The resurgence in popularity of design-build as a project delivery method threatens to upset many of the settled expectations that have developed around the design-bid-build model. Particularly in the private sector, the growth of design-build project delivery has been nothing short of astounding. Owners, recognizing its inherently greater efficiency, ability to shorten project delivery times and single-point responsibility, will likely ensure that its usage will continue to increase.
In the meantime, however, both owners and design-builders have run into numerous obstacles resulting from the assumptions, both in the laws and in the private marketplace, that have grown up around design-bid-build construction. The laws, financial instruments and business assumptions that serve valuable purposes in the design-bid-build marketplace often fit less well into the design-build marketplace. They may form barriers or obstacles to use of design-build delivery methods, or at the very least, they were not designed to best serve the needs of members of the construction industry who desire to use design-build methods. The purposes of this article is to identify the legal and business issues that are unique to design-build project delivery methods, as opposed to traditional design-bid-build methods, to identify the obstacles that these differences pose and to suggest solutions to the obstacles. Throughout the remainder of this article, I use the term "legal issues" to describe issues that also have significant financial, business and strategic content.
The legal issues arising uniquely out of the design-build method of project delivery are not overly complex. Although all complex construction projects involve important legal issues, there are not a great number of additional legal issues that arise in design-build projects as opposed to the traditional design-bid-build mode.

• Listed records:
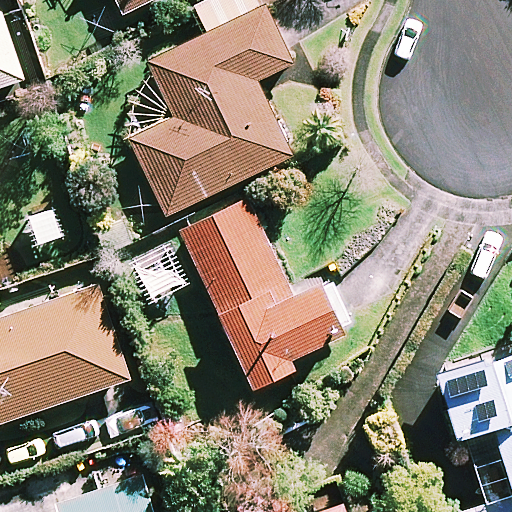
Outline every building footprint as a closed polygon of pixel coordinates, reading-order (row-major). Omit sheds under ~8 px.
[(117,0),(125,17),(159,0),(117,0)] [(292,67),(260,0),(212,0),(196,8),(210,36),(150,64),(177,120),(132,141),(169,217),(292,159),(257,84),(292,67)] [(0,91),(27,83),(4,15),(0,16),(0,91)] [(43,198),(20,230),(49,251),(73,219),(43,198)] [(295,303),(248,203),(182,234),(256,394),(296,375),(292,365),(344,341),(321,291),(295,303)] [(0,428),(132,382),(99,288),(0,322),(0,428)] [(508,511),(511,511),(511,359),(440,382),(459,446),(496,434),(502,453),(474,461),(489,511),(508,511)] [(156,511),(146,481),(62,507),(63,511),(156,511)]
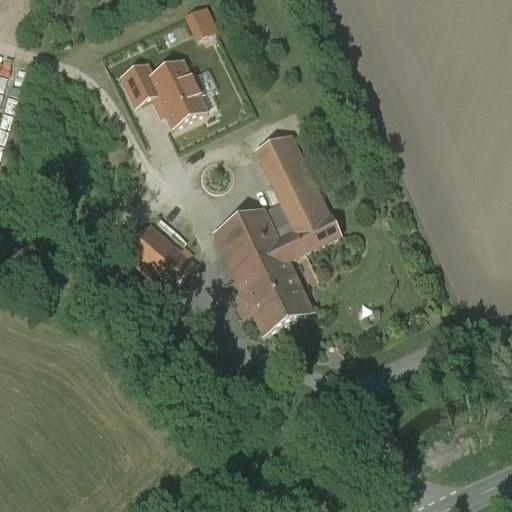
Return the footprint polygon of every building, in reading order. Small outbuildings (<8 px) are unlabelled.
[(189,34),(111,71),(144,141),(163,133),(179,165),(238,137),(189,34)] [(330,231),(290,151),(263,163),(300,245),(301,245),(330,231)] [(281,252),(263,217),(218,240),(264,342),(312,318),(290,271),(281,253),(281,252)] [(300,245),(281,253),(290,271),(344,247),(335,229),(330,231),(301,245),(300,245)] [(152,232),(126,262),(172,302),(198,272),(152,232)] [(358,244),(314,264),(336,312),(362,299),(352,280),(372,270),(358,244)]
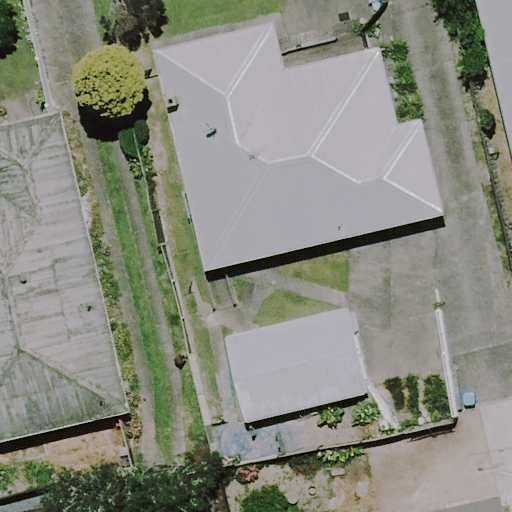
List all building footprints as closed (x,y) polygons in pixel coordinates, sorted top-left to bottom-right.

* * *

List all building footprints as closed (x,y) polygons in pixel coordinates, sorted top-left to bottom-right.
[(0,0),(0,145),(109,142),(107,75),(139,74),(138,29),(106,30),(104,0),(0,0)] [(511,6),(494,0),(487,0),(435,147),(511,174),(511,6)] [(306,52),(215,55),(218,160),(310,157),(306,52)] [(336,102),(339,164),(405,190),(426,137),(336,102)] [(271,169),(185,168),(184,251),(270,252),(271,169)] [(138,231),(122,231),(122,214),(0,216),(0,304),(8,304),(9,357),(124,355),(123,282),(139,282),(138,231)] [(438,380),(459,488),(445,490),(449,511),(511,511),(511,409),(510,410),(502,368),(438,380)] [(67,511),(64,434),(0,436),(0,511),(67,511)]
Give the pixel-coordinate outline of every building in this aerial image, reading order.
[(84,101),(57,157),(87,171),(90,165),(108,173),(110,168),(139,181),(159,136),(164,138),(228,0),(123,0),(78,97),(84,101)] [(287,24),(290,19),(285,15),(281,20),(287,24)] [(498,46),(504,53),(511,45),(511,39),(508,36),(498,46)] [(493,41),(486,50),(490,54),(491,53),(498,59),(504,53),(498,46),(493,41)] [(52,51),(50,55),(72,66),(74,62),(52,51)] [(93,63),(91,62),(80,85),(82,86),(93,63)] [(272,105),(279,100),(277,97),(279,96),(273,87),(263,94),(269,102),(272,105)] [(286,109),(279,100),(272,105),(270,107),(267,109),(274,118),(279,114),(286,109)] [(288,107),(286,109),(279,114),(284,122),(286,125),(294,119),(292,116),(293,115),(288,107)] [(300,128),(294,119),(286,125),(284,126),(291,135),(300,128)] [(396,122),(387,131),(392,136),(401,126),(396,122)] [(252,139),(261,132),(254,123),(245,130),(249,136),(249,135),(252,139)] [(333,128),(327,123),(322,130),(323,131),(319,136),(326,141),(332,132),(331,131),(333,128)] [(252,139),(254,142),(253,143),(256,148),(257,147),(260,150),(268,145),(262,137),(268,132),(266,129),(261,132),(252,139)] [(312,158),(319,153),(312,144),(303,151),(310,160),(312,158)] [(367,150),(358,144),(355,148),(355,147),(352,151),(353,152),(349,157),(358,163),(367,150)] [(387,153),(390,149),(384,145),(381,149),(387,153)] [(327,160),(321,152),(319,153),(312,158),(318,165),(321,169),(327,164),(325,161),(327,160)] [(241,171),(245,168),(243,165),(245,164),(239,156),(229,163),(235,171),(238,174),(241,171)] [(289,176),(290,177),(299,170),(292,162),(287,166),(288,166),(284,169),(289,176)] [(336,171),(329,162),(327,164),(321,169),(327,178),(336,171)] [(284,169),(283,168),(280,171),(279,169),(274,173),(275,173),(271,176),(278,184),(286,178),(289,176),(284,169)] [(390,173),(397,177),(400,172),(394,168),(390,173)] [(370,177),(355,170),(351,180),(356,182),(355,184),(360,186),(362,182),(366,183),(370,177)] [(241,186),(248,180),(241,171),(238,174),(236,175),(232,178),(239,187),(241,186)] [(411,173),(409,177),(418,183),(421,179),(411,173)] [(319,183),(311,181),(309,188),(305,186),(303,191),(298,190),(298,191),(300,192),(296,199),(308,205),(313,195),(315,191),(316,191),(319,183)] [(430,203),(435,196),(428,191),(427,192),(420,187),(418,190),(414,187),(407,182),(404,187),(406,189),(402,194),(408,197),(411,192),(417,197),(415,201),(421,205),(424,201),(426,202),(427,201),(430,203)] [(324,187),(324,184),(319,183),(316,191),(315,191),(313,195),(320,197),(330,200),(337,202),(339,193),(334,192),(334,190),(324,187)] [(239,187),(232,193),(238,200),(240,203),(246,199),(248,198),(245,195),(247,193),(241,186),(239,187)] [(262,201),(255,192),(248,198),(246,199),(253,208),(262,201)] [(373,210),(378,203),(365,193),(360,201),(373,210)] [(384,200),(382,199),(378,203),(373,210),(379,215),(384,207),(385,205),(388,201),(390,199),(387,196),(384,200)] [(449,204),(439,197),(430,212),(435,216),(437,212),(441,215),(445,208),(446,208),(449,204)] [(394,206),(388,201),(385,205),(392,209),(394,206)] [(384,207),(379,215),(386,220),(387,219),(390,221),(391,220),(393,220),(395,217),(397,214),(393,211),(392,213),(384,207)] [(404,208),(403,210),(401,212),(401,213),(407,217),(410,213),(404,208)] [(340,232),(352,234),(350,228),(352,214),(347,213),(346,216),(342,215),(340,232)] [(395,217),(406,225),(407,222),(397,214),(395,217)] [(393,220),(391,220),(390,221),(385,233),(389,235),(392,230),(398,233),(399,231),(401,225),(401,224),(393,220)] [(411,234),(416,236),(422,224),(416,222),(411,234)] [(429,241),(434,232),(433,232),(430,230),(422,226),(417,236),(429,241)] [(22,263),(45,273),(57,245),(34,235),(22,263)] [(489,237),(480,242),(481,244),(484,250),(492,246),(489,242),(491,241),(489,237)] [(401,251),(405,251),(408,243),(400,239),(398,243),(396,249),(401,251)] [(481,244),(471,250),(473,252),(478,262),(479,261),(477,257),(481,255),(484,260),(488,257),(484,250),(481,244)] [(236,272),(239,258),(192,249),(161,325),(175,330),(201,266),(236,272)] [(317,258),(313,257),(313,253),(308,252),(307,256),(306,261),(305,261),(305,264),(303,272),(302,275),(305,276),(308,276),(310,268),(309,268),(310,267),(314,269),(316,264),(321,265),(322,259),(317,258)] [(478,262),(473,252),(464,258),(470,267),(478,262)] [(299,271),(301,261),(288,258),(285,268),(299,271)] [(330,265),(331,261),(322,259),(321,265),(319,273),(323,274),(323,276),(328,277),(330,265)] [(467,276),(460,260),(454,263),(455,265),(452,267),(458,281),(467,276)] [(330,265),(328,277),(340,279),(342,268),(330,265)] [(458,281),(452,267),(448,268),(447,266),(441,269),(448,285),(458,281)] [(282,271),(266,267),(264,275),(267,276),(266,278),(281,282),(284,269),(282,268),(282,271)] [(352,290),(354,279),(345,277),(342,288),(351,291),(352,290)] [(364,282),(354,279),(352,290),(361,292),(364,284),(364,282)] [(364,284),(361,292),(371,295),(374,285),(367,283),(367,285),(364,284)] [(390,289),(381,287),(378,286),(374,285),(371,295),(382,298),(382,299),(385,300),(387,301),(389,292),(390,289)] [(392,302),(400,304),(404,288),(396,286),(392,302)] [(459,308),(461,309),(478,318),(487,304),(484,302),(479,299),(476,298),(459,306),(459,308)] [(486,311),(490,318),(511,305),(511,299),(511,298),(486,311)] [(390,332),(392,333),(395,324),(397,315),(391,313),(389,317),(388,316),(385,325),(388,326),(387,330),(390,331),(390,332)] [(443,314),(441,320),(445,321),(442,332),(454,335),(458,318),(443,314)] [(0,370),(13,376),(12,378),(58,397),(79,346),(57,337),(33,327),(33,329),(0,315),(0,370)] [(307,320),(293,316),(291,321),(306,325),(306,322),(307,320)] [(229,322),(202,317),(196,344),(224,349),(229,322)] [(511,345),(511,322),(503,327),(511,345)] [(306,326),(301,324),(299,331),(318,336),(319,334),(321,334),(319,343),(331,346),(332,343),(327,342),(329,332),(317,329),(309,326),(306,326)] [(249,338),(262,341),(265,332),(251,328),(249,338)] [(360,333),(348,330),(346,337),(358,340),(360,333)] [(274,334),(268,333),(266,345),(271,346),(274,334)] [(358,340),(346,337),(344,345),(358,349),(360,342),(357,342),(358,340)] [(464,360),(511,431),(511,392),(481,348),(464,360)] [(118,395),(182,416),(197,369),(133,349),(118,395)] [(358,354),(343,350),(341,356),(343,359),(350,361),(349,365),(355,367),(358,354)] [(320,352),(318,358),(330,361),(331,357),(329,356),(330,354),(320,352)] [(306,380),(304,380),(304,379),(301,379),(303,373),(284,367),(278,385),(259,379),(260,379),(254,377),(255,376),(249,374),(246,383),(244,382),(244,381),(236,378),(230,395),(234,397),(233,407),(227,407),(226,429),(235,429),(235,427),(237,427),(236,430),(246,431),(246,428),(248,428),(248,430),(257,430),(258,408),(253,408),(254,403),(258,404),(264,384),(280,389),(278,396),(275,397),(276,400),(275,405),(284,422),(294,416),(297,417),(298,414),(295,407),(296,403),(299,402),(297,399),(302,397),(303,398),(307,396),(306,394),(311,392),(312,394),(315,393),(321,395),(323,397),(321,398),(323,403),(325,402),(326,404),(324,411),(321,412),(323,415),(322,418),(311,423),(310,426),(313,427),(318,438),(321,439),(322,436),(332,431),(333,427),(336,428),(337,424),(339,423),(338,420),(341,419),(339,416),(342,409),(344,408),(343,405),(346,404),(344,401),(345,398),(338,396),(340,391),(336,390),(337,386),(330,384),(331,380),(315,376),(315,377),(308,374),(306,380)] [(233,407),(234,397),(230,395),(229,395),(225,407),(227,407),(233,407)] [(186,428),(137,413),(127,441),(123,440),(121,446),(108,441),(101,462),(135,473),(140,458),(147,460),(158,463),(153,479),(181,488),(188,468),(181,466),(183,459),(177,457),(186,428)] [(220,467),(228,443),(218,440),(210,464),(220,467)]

• Short task 1: Translate this sentence from the design-build article into Spanish: "Particularly in the private sector, the growth of design-build project delivery has been nothing short of astounding."
• Short task 2: According to the design-build article, what qualities of design-build do owners recognize?
• Short task 3: Please write the next part of the design-build article, continuing after its final sentence.

• Written response 1: Particularmente en el sector privado, el crecimiento de la ejecución de proyectos bajo la modalidad de diseño-construcción ha sido nada menos que asombroso.

• Written response 2: Its inherently greater efficiency, its ability to shorten project delivery times, and its single-point responsibility.

• Written response 3:
After having been involved in a large number of design-build projects in both the public and private sectors, it seems to me that the legal issues that are unique to design-build projects can be broken down into the following categories:
- The relationships and loyalties among the parties.
- The design professional's standard of care.
- Performance warranties.
- Entitlement to Change orders.
- Licensing problems.
- Insurance/Bonding problems.
- Conflicts with competitive bidding laws.
In the limited space below, this article will describe the consequences of the legal issues listed above, the obstacles that they may pose for design-build project delivery methods and possible solutions to those obstacles. The conclusions and opinions expressed are solely those of the author and are not necessarily endorsed by others.
The Relationships Among the Parties
The most obvious change distinguishing design-build from traditional design-bid-build projects is that the design professional is not the owner's consultant, and is instead the contractor's teammate. Design professionals have contractual incentives to perform their services so as to further the design-build team's goals, which ordinarily are not fully congruent with those of the owner. The design professional has a disincentive to call the owner's attention to problems with the construction work, and the design is likely to value such factors as cost and constructability over other criteria that the owner may prefer.
Thus, the owner can no longer rely on the design professional to be a "policeman," on guard to protect him from defects or deviations in the contractor's work. To a limited extent, the architect or engineer retains this function; the A/E has a duty to the project to ensure that it is not perverted from its original intent. However, the design professional has financial counter-incentives to making the owner aware of problems with the construction and will not be concerned with protecting the owner to the same degree as would an architect or engineer in a traditional design-bid-build context.
This realignment of interests is a disincentive to owners' use of design-build. Owners who nevertheless desire to use design-build delivery methods for their projects and who desire that someone play a ";policeman" role cope in one of two ways: they either closely monitor the project themselves or through their own employees, or else they retain a consultant to act as their representative.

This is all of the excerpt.